**PROBLEM**
What lines below contain the word "look"? Please pull each one out.

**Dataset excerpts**

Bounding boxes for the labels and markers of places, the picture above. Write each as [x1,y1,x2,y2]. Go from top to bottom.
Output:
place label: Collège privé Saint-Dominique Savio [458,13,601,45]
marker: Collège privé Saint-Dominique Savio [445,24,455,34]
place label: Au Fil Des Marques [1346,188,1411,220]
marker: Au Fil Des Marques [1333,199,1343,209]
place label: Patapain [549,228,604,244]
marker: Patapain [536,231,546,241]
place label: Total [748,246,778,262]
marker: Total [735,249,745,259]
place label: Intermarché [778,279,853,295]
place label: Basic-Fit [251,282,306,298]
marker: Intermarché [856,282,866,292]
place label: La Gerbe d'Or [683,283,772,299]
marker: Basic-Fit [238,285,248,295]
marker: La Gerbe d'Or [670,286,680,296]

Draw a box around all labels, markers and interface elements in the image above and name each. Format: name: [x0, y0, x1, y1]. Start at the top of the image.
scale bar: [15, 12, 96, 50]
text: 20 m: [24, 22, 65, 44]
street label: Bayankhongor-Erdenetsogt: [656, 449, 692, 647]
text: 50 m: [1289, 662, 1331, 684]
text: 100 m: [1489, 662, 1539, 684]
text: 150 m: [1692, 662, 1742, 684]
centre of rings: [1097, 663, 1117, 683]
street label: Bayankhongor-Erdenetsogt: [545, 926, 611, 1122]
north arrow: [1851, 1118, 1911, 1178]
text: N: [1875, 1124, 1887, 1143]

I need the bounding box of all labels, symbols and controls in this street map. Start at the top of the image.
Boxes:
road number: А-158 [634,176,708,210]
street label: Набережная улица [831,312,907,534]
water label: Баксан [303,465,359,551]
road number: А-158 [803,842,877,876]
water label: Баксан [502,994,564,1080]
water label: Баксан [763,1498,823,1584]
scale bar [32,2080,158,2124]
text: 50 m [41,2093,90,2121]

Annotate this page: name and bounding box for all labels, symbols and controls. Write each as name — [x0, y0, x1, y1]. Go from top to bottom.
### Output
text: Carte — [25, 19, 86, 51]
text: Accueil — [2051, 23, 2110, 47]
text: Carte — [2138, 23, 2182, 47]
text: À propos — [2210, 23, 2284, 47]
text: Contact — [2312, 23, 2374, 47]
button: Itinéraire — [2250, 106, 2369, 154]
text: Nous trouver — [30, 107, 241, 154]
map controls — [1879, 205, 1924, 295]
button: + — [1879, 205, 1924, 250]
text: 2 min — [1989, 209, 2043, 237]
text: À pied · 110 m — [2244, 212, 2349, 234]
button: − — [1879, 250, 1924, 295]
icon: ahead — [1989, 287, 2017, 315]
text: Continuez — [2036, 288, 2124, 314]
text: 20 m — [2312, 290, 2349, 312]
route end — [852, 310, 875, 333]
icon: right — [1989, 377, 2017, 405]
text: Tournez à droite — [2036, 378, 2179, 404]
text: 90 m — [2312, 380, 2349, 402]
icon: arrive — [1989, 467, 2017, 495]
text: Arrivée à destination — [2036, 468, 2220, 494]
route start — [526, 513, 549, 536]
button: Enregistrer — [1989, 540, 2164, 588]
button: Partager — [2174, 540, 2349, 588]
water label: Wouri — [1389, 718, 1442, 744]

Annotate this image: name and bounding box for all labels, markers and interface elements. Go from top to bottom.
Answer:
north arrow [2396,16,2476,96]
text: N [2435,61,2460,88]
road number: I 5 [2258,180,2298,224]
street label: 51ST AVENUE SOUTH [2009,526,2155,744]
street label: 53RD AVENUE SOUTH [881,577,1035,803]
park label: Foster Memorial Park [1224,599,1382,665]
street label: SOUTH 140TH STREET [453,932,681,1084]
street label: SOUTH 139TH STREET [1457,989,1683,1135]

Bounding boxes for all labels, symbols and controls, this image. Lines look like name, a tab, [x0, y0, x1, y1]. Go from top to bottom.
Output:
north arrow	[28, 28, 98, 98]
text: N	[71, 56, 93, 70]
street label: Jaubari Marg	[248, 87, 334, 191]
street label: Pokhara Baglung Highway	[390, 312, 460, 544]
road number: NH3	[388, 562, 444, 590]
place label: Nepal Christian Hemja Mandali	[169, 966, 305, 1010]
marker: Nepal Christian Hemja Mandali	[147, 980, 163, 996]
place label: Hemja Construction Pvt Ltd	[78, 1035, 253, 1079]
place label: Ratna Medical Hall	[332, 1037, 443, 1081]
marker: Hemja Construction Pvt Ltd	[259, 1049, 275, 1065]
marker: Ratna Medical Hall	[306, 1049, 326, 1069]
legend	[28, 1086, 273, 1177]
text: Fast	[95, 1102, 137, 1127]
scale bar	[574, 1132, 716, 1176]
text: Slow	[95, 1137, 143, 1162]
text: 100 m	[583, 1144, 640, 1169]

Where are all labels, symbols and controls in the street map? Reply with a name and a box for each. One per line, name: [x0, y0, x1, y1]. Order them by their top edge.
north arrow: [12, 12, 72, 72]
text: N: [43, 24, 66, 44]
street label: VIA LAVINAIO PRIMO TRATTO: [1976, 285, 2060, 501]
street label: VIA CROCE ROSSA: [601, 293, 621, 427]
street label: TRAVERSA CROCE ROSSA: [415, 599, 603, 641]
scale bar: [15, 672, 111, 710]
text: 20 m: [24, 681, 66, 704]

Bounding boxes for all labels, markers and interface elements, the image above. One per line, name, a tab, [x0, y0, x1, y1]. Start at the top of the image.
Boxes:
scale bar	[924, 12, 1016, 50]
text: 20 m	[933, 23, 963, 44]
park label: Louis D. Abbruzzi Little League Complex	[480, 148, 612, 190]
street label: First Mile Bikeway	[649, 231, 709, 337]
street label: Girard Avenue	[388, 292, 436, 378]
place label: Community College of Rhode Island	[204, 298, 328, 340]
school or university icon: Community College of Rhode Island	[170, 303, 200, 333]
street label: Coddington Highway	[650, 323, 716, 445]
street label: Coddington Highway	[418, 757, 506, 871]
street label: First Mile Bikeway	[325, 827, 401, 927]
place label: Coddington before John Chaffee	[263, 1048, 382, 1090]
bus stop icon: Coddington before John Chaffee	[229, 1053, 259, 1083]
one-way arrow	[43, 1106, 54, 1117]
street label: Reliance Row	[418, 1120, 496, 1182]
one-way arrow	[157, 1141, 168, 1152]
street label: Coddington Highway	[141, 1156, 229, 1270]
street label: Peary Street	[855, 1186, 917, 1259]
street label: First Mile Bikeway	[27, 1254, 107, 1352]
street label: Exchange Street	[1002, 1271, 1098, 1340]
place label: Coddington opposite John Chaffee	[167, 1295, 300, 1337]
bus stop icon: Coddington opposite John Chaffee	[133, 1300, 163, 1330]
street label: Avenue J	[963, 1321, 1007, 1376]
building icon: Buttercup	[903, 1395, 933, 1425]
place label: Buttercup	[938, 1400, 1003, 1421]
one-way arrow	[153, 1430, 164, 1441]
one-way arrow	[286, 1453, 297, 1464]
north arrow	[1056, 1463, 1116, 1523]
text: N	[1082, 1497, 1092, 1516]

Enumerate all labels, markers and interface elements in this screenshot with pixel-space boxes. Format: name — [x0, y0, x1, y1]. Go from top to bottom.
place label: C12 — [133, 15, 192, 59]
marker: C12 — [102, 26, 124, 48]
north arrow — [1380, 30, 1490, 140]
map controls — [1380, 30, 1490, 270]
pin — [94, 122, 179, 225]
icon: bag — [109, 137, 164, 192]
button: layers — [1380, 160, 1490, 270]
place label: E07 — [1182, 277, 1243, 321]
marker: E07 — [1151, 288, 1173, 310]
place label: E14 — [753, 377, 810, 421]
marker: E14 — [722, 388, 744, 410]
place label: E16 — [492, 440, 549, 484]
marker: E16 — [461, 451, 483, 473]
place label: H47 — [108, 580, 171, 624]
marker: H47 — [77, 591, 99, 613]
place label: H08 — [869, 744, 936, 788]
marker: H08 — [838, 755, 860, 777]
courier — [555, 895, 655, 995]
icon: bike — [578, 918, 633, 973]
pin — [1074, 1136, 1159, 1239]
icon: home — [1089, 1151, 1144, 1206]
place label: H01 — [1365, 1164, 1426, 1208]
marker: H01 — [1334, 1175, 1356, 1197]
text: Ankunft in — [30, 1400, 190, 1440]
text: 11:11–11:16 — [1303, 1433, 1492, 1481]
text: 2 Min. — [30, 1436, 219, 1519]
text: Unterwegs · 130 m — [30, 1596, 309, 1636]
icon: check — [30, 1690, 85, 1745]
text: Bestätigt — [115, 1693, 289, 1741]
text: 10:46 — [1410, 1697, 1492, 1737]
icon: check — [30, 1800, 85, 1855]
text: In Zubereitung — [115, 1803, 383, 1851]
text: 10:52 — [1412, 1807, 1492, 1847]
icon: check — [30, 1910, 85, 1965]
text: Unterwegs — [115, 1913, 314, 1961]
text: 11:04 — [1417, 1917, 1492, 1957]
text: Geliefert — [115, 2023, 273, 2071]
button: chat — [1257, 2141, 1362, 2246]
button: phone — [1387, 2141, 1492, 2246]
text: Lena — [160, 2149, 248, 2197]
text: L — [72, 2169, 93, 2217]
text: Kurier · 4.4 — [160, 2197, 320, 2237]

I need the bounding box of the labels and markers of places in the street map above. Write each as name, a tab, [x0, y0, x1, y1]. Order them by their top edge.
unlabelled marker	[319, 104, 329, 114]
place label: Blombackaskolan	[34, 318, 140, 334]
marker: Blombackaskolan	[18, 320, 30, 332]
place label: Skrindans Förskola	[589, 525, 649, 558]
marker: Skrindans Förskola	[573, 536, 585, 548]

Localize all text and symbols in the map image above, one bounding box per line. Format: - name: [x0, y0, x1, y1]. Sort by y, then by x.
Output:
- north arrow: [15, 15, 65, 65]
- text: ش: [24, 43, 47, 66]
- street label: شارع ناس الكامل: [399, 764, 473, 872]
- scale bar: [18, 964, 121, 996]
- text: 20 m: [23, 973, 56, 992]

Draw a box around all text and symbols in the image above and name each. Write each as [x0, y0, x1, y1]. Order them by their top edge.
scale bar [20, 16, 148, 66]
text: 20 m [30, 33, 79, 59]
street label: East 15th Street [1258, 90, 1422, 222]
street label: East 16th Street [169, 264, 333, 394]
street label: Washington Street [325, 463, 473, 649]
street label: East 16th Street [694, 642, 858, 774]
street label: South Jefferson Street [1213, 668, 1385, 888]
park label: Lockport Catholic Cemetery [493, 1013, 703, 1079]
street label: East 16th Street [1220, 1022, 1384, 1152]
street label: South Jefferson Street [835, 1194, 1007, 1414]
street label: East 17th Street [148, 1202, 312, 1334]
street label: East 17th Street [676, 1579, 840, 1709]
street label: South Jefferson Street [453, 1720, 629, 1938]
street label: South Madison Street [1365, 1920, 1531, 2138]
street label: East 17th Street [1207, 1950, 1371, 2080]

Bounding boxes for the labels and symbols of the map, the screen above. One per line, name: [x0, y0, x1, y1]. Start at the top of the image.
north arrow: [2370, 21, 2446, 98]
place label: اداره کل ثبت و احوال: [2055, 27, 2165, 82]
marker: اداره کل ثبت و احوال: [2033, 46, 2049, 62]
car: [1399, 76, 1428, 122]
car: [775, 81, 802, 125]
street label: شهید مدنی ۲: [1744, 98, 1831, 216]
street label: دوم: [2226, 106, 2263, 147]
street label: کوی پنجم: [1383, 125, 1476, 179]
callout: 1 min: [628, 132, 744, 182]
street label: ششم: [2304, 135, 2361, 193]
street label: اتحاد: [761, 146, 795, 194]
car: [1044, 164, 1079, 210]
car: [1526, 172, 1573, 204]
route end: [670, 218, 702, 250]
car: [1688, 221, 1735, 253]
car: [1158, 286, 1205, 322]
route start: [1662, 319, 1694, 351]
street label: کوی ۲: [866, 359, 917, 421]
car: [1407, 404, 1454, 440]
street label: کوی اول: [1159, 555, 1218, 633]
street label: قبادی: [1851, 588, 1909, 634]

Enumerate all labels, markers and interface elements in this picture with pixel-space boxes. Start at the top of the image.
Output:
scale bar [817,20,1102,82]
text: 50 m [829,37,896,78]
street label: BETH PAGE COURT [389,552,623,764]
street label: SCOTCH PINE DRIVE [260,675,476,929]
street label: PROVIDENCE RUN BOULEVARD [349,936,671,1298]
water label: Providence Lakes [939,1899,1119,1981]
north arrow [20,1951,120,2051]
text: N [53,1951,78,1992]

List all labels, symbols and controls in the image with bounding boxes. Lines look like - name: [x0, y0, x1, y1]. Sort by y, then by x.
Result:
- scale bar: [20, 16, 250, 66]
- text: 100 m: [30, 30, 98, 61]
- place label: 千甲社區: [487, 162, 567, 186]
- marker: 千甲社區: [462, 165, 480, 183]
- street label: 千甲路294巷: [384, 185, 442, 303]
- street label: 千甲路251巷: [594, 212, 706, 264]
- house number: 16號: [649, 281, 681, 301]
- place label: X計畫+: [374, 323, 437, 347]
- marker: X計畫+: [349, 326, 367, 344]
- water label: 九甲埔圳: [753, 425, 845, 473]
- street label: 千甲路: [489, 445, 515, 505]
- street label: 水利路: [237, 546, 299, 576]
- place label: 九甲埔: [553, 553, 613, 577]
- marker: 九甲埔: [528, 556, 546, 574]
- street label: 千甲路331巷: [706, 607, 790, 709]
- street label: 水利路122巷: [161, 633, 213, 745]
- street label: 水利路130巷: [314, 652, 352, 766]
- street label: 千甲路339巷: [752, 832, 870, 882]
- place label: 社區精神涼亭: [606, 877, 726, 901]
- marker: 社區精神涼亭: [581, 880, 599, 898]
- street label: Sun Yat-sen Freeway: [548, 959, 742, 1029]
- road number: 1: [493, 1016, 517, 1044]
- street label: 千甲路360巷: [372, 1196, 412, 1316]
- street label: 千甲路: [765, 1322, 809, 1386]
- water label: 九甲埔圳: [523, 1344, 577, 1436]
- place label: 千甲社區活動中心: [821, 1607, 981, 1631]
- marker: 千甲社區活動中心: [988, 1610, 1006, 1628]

**WRITTEN SOLUTION**
Bounding boxes for all labels, symbols and controls, this image. Lines look like name, a tab, [x0, y0, x1, y1]. Go from top to bottom.
List all labels, symbols and controls in the image with bounding boxes. Lines look like - name: [x0, y0, x1, y1]. Sort by y, then by x.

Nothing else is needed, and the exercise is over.